In March 2013 Notts Golf Club was selected by England Golf to host the Brabazon Trophy again in 2015 after an absence of 23 years. The 2015 Brabazon Trophy was won by Cormac Sharvin of Northern Ireland with a seven under par score.

===English Amateur===
The club has also hosted the English Amateur on 4 occasions during its history, it first hosted the competition in 1935 when John Woollam was victorious. It did not host the competition again unit 1964 when David Marsh won, following this the club next hosted the competition in 1996 when Shaun P. Webster won. The club most recently hosted the competition in 2004 when James Heath beat David Horsey in the final.

===British Ladies Amateur Golf Championship===
Hollinwell hosted the British Ladies Amateur Golf Championship once in 1978 when Edwina Kennedy of Australia was victorious over Julia Greenhalgh of England in the final.

===John Player Classic===
The club hosted the inaugural John Player Classic in 1970 when Christy O'Connor Snr triumphed by one stroke over Tony Jacklin. At the time the $60,000 first place prize was the largest ever from a professional tournament hosted in England.

===John Player Trophy===
The club also hosted the John Player Trophy on the European Tour in 1970, a tournament which was won by Clive Clark.

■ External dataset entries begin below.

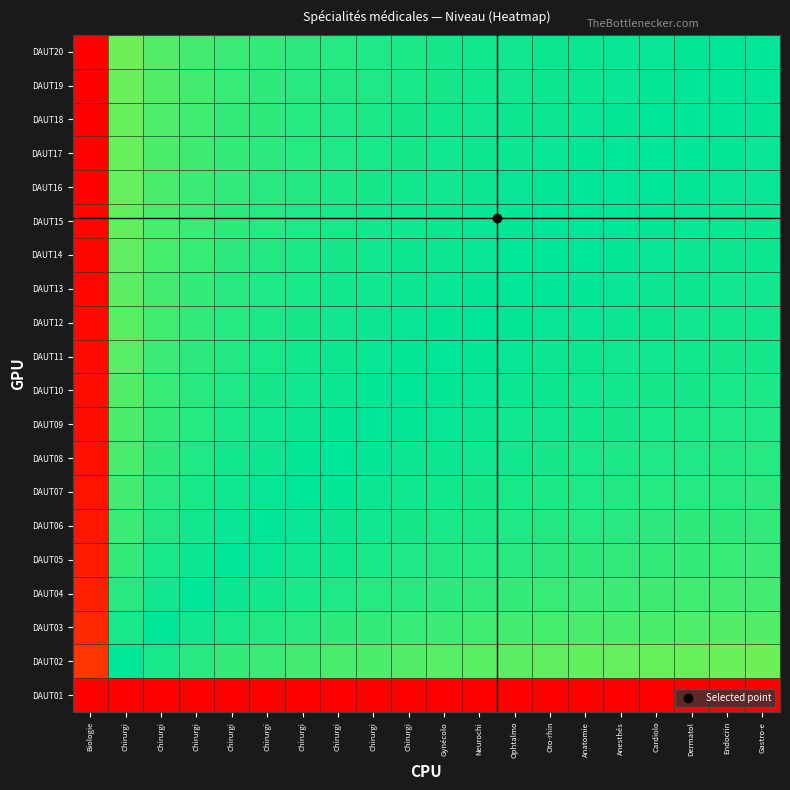

Reading left to right, transcribe all the data shown in this chart.

DAUT01: Biologie=0.0	Chirurgi=0.0	Chirurgi=0.0	Chirurgi=0.0	Chirurgi=0.0	Chirurgi=0.0	Chirurgi=0.0	Chirurgi=0.0	Chirurgi=0.0	Chirurgi=0.0	Gynécolo=0.0	Neurochi=0.0	Ophtalmo=0.0	Oto-rhin=0.0	Anatomie=0.0	Anesthés=0.0	Cardiolo=0.0	Dermatol=0.0	Endocrin=0.0	Gastro-e=0.0
DAUT02: Biologie=0.9	Chirurgi=0.5	Chirurgi=0.5	Chirurgi=0.5	Chirurgi=0.5	Chirurgi=0.5	Chirurgi=0.5	Chirurgi=0.5	Chirurgi=0.4	Chirurgi=0.4	Gynécolo=0.4	Neurochi=0.4	Ophtalmo=0.4	Oto-rhin=0.4	Anatomie=0.4	Anesthés=0.4	Cardiolo=0.4	Dermatol=0.4	Endocrin=0.4	Gastro-e=0.4
DAUT03: Biologie=0.9	Chirurgi=0.5	Chirurgi=0.5	Chirurgi=0.5	Chirurgi=0.5	Chirurgi=0.5	Chirurgi=0.5	Chirurgi=0.5	Chirurgi=0.5	Chirurgi=0.5	Gynécolo=0.5	Neurochi=0.5	Ophtalmo=0.5	Oto-rhin=0.5	Anatomie=0.5	Anesthés=0.5	Cardiolo=0.4	Dermatol=0.4	Endocrin=0.4	Gastro-e=0.4
DAUT04: Biologie=1.0	Chirurgi=0.5	Chirurgi=0.5	Chirurgi=0.5	Chirurgi=0.5	Chirurgi=0.5	Chirurgi=0.5	Chirurgi=0.5	Chirurgi=0.5	Chirurgi=0.5	Gynécolo=0.5	Neurochi=0.5	Ophtalmo=0.5	Oto-rhin=0.5	Anatomie=0.5	Anesthés=0.5	Cardiolo=0.5	Dermatol=0.5	Endocrin=0.5	Gastro-e=0.5
DAUT05: Biologie=1.0	Chirurgi=0.5	Chirurgi=0.5	Chirurgi=0.5	Chirurgi=0.5	Chirurgi=0.5	Chirurgi=0.5	Chirurgi=0.5	Chirurgi=0.5	Chirurgi=0.5	Gynécolo=0.5	Neurochi=0.5	Ophtalmo=0.5	Oto-rhin=0.5	Anatomie=0.5	Anesthés=0.5	Cardiolo=0.5	Dermatol=0.5	Endocrin=0.5	Gastro-e=0.5
DAUT06: Biologie=1.0	Chirurgi=0.5	Chirurgi=0.5	Chirurgi=0.5	Chirurgi=0.5	Chirurgi=0.5	Chirurgi=0.5	Chirurgi=0.5	Chirurgi=0.5	Chirurgi=0.5	Gynécolo=0.5	Neurochi=0.5	Ophtalmo=0.5	Oto-rhin=0.5	Anatomie=0.5	Anesthés=0.5	Cardiolo=0.5	Dermatol=0.5	Endocrin=0.5	Gastro-e=0.5
DAUT07: Biologie=1.0	Chirurgi=0.5	Chirurgi=0.5	Chirurgi=0.5	Chirurgi=0.5	Chirurgi=0.5	Chirurgi=0.5	Chirurgi=0.5	Chirurgi=0.5	Chirurgi=0.5	Gynécolo=0.5	Neurochi=0.5	Ophtalmo=0.5	Oto-rhin=0.5	Anatomie=0.5	Anesthés=0.5	Cardiolo=0.5	Dermatol=0.5	Endocrin=0.5	Gastro-e=0.5
DAUT08: Biologie=1.0	Chirurgi=0.5	Chirurgi=0.5	Chirurgi=0.5	Chirurgi=0.5	Chirurgi=0.5	Chirurgi=0.5	Chirurgi=0.5	Chirurgi=0.5	Chirurgi=0.5	Gynécolo=0.5	Neurochi=0.5	Ophtalmo=0.5	Oto-rhin=0.5	Anatomie=0.5	Anesthés=0.5	Cardiolo=0.5	Dermatol=0.5	Endocrin=0.5	Gastro-e=0.5
DAUT09: Biologie=1.0	Chirurgi=0.6	Chirurgi=0.5	Chirurgi=0.5	Chirurgi=0.5	Chirurgi=0.5	Chirurgi=0.5	Chirurgi=0.5	Chirurgi=0.5	Chirurgi=0.5	Gynécolo=0.5	Neurochi=0.5	Ophtalmo=0.5	Oto-rhin=0.5	Anatomie=0.5	Anesthés=0.5	Cardiolo=0.5	Dermatol=0.5	Endocrin=0.5	Gastro-e=0.5
DAUT10: Biologie=1.0	Chirurgi=0.6	Chirurgi=0.5	Chirurgi=0.5	Chirurgi=0.5	Chirurgi=0.5	Chirurgi=0.5	Chirurgi=0.5	Chirurgi=0.5	Chirurgi=0.5	Gynécolo=0.5	Neurochi=0.5	Ophtalmo=0.5	Oto-rhin=0.5	Anatomie=0.5	Anesthés=0.5	Cardiolo=0.5	Dermatol=0.5	Endocrin=0.5	Gastro-e=0.5
DAUT11: Biologie=1.0	Chirurgi=0.6	Chirurgi=0.5	Chirurgi=0.5	Chirurgi=0.5	Chirurgi=0.5	Chirurgi=0.5	Chirurgi=0.5	Chirurgi=0.5	Chirurgi=0.5	Gynécolo=0.5	Neurochi=0.5	Ophtalmo=0.5	Oto-rhin=0.5	Anatomie=0.5	Anesthés=0.5	Cardiolo=0.5	Dermatol=0.5	Endocrin=0.5	Gastro-e=0.5
DAUT12: Biologie=1.0	Chirurgi=0.6	Chirurgi=0.5	Chirurgi=0.5	Chirurgi=0.5	Chirurgi=0.5	Chirurgi=0.5	Chirurgi=0.5	Chirurgi=0.5	Chirurgi=0.5	Gynécolo=0.5	Neurochi=0.5	Ophtalmo=0.5	Oto-rhin=0.5	Anatomie=0.5	Anesthés=0.5	Cardiolo=0.5	Dermatol=0.5	Endocrin=0.5	Gastro-e=0.5
DAUT13: Biologie=1.0	Chirurgi=0.6	Chirurgi=0.5	Chirurgi=0.5	Chirurgi=0.5	Chirurgi=0.5	Chirurgi=0.5	Chirurgi=0.5	Chirurgi=0.5	Chirurgi=0.5	Gynécolo=0.5	Neurochi=0.5	Ophtalmo=0.5	Oto-rhin=0.5	Anatomie=0.5	Anesthés=0.5	Cardiolo=0.5	Dermatol=0.5	Endocrin=0.5	Gastro-e=0.5
DAUT14: Biologie=1.0	Chirurgi=0.6	Chirurgi=0.5	Chirurgi=0.5	Chirurgi=0.5	Chirurgi=0.5	Chirurgi=0.5	Chirurgi=0.5	Chirurgi=0.5	Chirurgi=0.5	Gynécolo=0.5	Neurochi=0.5	Ophtalmo=0.5	Oto-rhin=0.5	Anatomie=0.5	Anesthés=0.5	Cardiolo=0.5	Dermatol=0.5	Endocrin=0.5	Gastro-e=0.5
DAUT15: Biologie=1.0	Chirurgi=0.6	Chirurgi=0.5	Chirurgi=0.5	Chirurgi=0.5	Chirurgi=0.5	Chirurgi=0.5	Chirurgi=0.5	Chirurgi=0.5	Chirurgi=0.5	Gynécolo=0.5	Neurochi=0.5	Ophtalmo=0.5	Oto-rhin=0.5	Anatomie=0.5	Anesthés=0.5	Cardiolo=0.5	Dermatol=0.5	Endocrin=0.5	Gastro-e=0.5
DAUT16: Biologie=1.0	Chirurgi=0.6	Chirurgi=0.5	Chirurgi=0.5	Chirurgi=0.5	Chirurgi=0.5	Chirurgi=0.5	Chirurgi=0.5	Chirurgi=0.5	Chirurgi=0.5	Gynécolo=0.5	Neurochi=0.5	Ophtalmo=0.5	Oto-rhin=0.5	Anatomie=0.5	Anesthés=0.5	Cardiolo=0.5	Dermatol=0.5	Endocrin=0.5	Gastro-e=0.5
DAUT17: Biologie=1.0	Chirurgi=0.6	Chirurgi=0.6	Chirurgi=0.5	Chirurgi=0.5	Chirurgi=0.5	Chirurgi=0.5	Chirurgi=0.5	Chirurgi=0.5	Chirurgi=0.5	Gynécolo=0.5	Neurochi=0.5	Ophtalmo=0.5	Oto-rhin=0.5	Anatomie=0.5	Anesthés=0.5	Cardiolo=0.5	Dermatol=0.5	Endocrin=0.5	Gastro-e=0.5
DAUT18: Biologie=1.0	Chirurgi=0.6	Chirurgi=0.6	Chirurgi=0.5	Chirurgi=0.5	Chirurgi=0.5	Chirurgi=0.5	Chirurgi=0.5	Chirurgi=0.5	Chirurgi=0.5	Gynécolo=0.5	Neurochi=0.5	Ophtalmo=0.5	Oto-rhin=0.5	Anatomie=0.5	Anesthés=0.5	Cardiolo=0.5	Dermatol=0.5	Endocrin=0.5	Gastro-e=0.5
DAUT19: Biologie=1.0	Chirurgi=0.6	Chirurgi=0.6	Chirurgi=0.5	Chirurgi=0.5	Chirurgi=0.5	Chirurgi=0.5	Chirurgi=0.5	Chirurgi=0.5	Chirurgi=0.5	Gynécolo=0.5	Neurochi=0.5	Ophtalmo=0.5	Oto-rhin=0.5	Anatomie=0.5	Anesthés=0.5	Cardiolo=0.5	Dermatol=0.5	Endocrin=0.5	Gastro-e=0.5
DAUT20: Biologie=1.0	Chirurgi=0.6	Chirurgi=0.6	Chirurgi=0.5	Chirurgi=0.5	Chirurgi=0.5	Chirurgi=0.5	Chirurgi=0.5	Chirurgi=0.5	Chirurgi=0.5	Gynécolo=0.5	Neurochi=0.5	Ophtalmo=0.5	Oto-rhin=0.5	Anatomie=0.5	Anesthés=0.5	Cardiolo=0.5	Dermatol=0.5	Endocrin=0.5	Gastro-e=0.5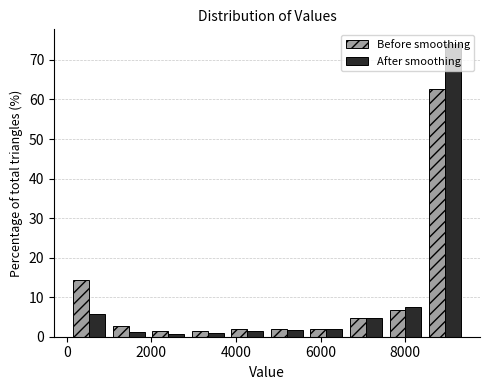

Reading left to right, list every range on the x-axis with the height of the bar of each series over it. Neither the bar edges nor the heights are printed on the chart, so give them approximately, as read against the axes.

0 to 1000: Before smoothing=14	After smoothing=6
1000 to 2000: Before smoothing=3	After smoothing=1
2000 to 2800: Before smoothing=1	After smoothing=under 1
2800 to 3800: Before smoothing=1	After smoothing=under 1
3800 to 4800: Before smoothing=2	After smoothing=2
4800 to 5600: Before smoothing=2	After smoothing=2
5600 to 6600: Before smoothing=2	After smoothing=2
6600 to 7600: Before smoothing=5	After smoothing=5
7600 to 8400: Before smoothing=7	After smoothing=7
8400 to 9400: Before smoothing=63	After smoothing=74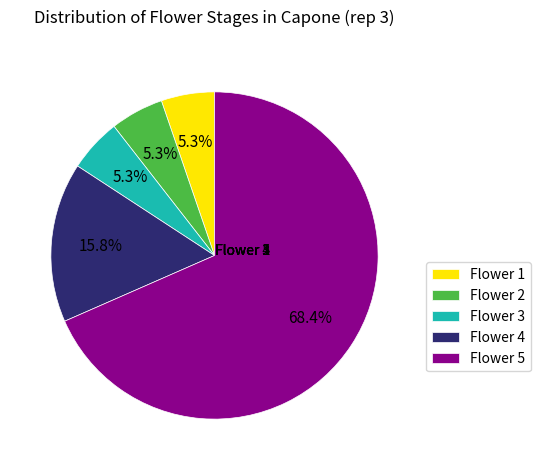

Between Flower 2 and Flower 4, which is larger?

Flower 4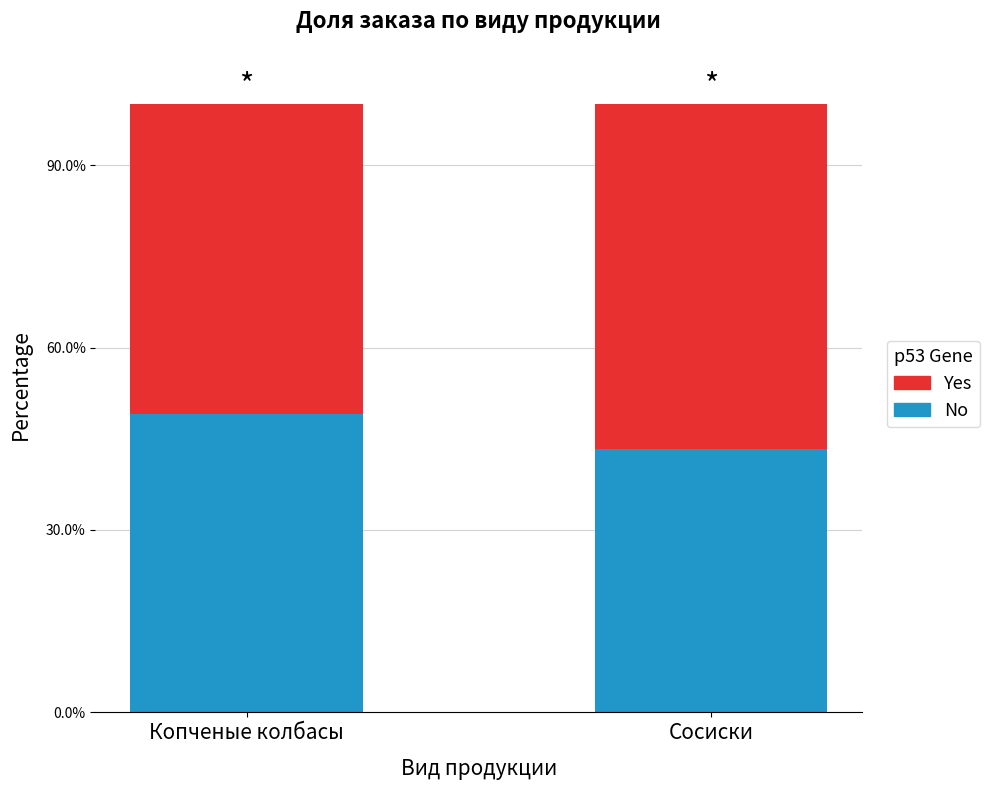

What are all the series names shown in the legend?

Yes, No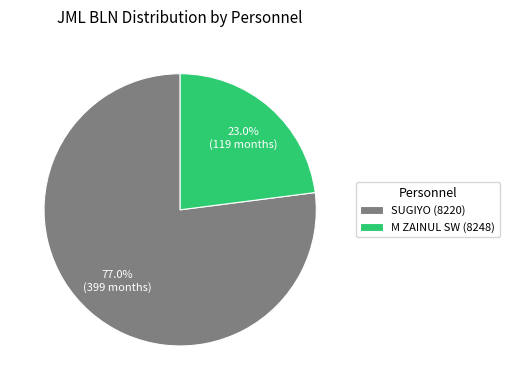

Which slice is the smallest?

M ZAINUL SW (8248)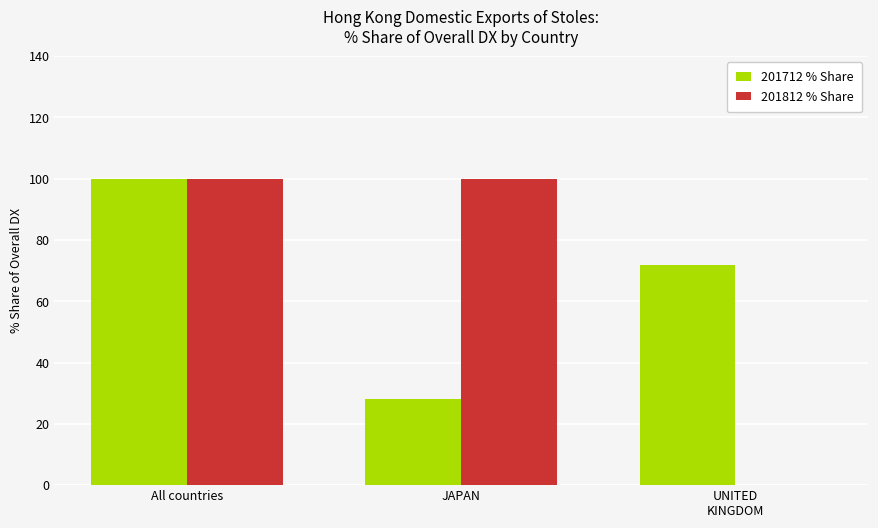

Between All countries and JAPAN, which series saw the biggest shift?

201712 % Share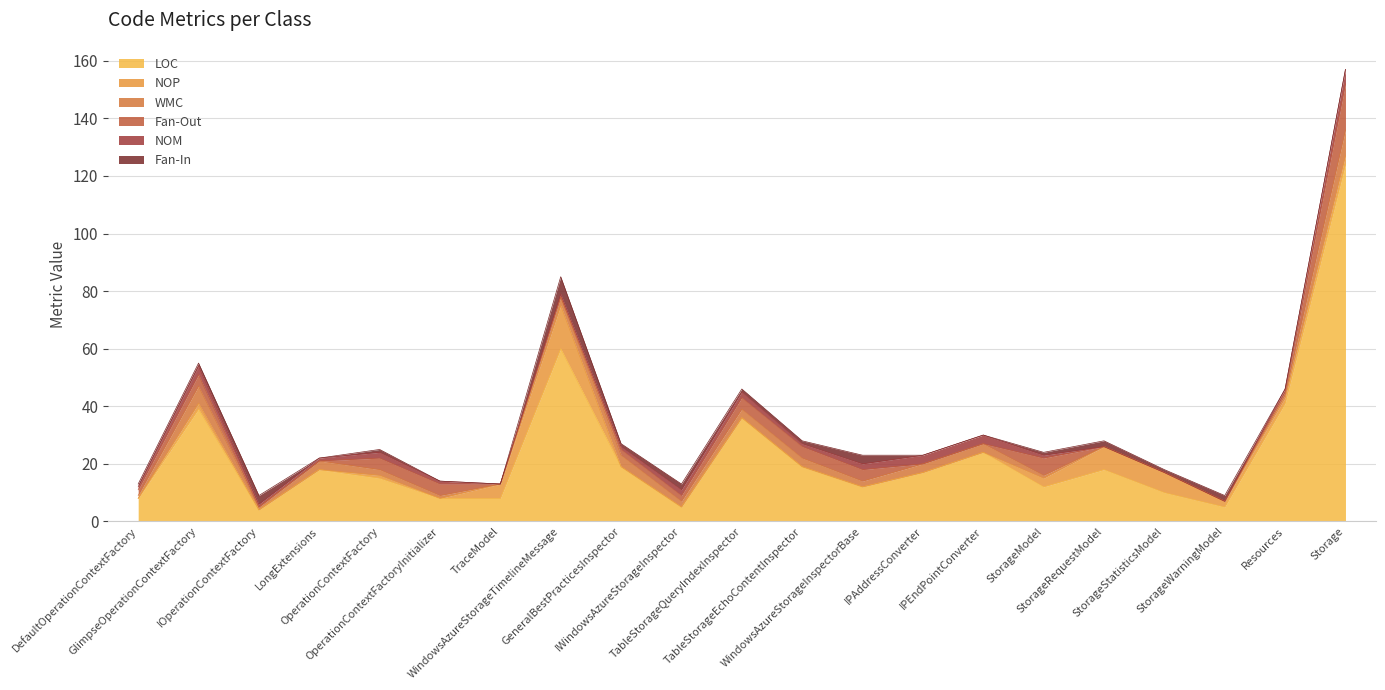

At which category is the sum across all series the highest?

Storage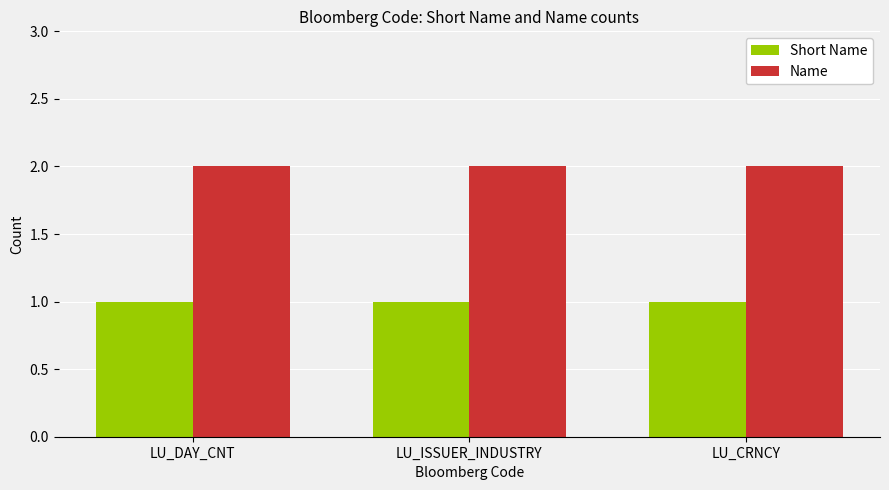

What is the total value across all series at LU_CRNCY?

3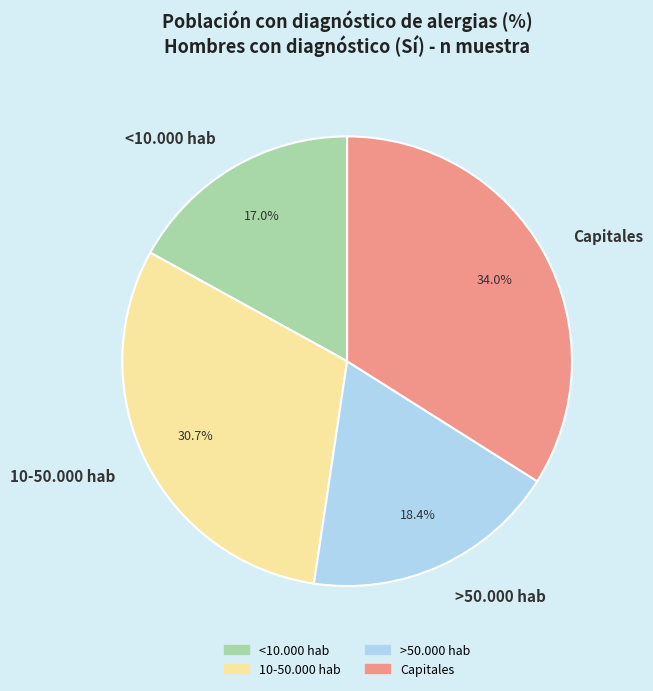

Is it true that 10-50.000 hab is 40% of the pie?

False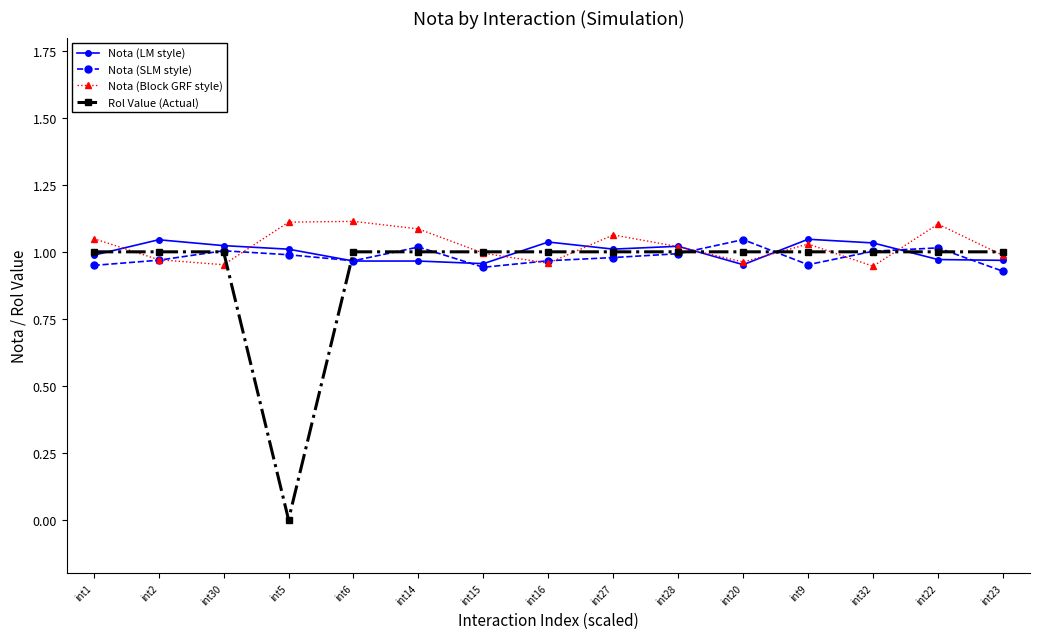

What position from the right is int20?

5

===British PGA Matchplay Championship===
The British PGA Matchplay Championship then known as the News of the World Match Play was the first professional tournament hosted by the club in 1906 and was won by Sandy Herd.

===British Masters===
The club hosted the British Masters for the only time in its history in 1957 when Eric Brown of Scotland won with a score of 275.

===Haig Whisky TPC===
Hollinwell hosted the Haig Whisky TPC on the European Tour in 1982 when Nick Faldo won with an 18 under par score of 270.

===Boys Amateur Championship===
In 2012 the club hosted the Boys Amateur Championship for the 1st time alongside Coxmoor Golf Club, the competition was won by future English Amateur winner Matt Fitzpatrick, in the final Fitzpatrick won 10&8.

===Jacques Léglise Trophy===
In 2007 the club hosted the Jacques Léglise Trophy for boys' team golf between Great Britain and Ireland and Continental Europe, the competition was won by Great Britain and Ireland by a margin of thirteen and a half points to ten and a half.